Tuesday, February 1, 2011

The Joys of (Dog) Parenthood

Saturday morning, just before noon, I had to call my vet's office and explain that one of the dogs, not sure which, had consumed about eight lotion-impregnated tissues straight from the box. I strongly suspected Sister, my female Airedale, since she's the most aggressive trashcan forager, retriever of dirty Kleenex, and consumer of used dryer sheets. When she was a puppy, she had an unnatural taste for socks, clean or otherwise, which I surreptitiously retrieved from the yard upon their return and piled in an area just under the edge of the porch. My landlord was going to clean them up when he mowed one day, until I ran toward him, yelling, "Oh, Reverend Weddle, you don't want to do that!"

I'm Southern; you just don't let a minister get dog poop on his hands. It's un-Christian and profoundly ill-bred, to say the very least. I had to tapdance around it for a few minutes, then gave up and explained that those socks had been fully digested and expelled via the Airedale Alimentary Express.

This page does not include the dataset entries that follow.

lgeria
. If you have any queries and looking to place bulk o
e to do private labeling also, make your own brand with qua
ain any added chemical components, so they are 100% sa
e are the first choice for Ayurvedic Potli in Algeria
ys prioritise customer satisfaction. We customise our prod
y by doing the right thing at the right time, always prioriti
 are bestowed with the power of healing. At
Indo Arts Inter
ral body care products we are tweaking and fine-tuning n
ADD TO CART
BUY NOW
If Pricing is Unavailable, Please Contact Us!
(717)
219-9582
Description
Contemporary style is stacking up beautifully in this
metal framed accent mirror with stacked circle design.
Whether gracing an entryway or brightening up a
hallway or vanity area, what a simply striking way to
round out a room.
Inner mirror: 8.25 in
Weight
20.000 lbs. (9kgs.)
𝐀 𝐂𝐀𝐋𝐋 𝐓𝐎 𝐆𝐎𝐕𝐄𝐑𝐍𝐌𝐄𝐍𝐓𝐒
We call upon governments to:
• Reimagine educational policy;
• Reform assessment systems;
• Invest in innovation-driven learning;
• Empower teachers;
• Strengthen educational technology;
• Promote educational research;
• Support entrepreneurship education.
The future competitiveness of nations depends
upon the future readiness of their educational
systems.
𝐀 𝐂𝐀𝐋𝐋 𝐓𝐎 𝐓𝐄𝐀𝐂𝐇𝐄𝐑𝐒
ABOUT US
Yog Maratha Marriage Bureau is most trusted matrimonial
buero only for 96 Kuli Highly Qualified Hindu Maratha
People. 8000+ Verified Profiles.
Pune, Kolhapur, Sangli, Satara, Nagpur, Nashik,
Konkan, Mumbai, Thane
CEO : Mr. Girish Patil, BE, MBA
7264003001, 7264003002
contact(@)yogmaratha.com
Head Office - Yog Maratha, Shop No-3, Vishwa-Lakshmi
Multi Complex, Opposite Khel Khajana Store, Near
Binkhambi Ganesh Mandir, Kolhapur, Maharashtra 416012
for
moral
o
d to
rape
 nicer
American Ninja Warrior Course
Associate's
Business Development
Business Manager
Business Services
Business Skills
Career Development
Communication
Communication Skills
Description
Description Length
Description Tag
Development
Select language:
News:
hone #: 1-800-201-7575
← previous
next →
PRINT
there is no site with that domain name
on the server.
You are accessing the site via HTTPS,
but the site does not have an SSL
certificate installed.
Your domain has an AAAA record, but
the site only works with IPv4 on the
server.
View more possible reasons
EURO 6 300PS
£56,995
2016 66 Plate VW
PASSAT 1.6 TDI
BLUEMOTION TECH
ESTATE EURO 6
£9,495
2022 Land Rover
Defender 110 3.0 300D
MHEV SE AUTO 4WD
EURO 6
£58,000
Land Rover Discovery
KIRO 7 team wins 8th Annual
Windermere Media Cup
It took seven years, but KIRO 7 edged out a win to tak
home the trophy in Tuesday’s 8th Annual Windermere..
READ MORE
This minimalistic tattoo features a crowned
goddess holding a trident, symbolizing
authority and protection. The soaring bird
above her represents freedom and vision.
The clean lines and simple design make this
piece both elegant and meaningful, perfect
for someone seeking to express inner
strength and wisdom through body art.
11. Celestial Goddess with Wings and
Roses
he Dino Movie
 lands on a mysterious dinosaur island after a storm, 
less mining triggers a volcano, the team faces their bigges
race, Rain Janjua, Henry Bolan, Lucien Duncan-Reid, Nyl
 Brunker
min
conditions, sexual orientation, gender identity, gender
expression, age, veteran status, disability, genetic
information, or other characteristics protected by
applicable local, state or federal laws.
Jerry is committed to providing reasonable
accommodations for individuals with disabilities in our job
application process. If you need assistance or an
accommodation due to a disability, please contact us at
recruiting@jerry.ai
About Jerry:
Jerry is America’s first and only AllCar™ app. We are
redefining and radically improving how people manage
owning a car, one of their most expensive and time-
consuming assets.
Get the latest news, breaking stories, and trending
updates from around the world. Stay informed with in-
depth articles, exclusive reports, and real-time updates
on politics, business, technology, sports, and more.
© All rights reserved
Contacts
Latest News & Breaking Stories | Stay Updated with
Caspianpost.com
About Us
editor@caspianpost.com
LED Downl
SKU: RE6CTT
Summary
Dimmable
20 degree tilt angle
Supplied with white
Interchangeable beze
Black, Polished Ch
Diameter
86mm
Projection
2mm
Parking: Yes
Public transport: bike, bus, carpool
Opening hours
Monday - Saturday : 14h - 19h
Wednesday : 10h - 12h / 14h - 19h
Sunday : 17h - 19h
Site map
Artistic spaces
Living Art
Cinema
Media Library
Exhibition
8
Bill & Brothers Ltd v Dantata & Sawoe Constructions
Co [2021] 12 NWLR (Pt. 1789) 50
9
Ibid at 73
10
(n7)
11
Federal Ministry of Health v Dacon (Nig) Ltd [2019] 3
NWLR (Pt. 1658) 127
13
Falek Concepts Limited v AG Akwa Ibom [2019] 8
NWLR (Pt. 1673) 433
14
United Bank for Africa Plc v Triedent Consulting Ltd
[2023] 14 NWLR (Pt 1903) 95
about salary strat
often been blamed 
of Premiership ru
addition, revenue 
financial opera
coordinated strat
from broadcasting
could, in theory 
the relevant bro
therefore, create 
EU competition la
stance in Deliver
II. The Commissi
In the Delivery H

He took my point and left the pile of socks alone. I went out with a plastic grocery sack every so often and collected those up for the trash. Luckily, Sister outgrew her taste in hosiery.

While I waited for Dr. Hall, my long-suffering vet and fellow Airedale owner, to call back, I sat at my kitchen table carefully reviewing the ingredients in Puffs-plus-Lotion. There was nothing toxic, and I hoped that the shea butter and aloe might encourage the paper products toward a swift exit. Dr. Hall did eventually call, and as usual, was generally amused by my dogs' proclivity for eating weird things. He also said that the tissues didn't sound toxic and not to induce vomiting or anything...that they'd likely pass on their own.

I was taking this all in stride until the cats lobbed the new, full box of tissues off into the floor...and Sister ate four or five more. I'd been told to watch and see if she went off her feed, because Dr. Hall was counting on the bulk of the food to push the tissues on through the digestive tract. Lo and behold, on Sunday evening, the first tissue came out in the yard. On Monday morning, another tissue came through, but Sister was panting uncomfortably; after work, I bought a package of Fig Newtons and fed her four of them. That provoked the desired response, with one slight problem: one of the tissues got stuck coming out. Picture my poor, distressed Airedale, freaking out over this flag hanging out of her behind...

I am woman; we are conditioned from an early age to deal with unpleasantness, i.e., vomit, dirty diapers, spoiled food- you get the general idea. I keep a box of vinyl medical gloves for just such emergencies, but Sister had other ideas. It was like an Airedale rodeo at my house, with me astride the offending party, trying to becalm her long enough to extract the remains of the tissue. I finally got a grip and removed it, much to Sister's consternation. She glared at me for five solid minutes and cut me a wide swath for the rest of the night. I guess I offended her delicate, ladylike sensibilities.

Oh, the joys of pet ownership. Ugh. I think I'll be fine if this doesn't happen again for quite some time.

1 comment:

Farmchick said...

What a story! I do think this needs to be published somewhere, because all pet owners we have dealt with this. Your description was so funny, I literally laughed out loud.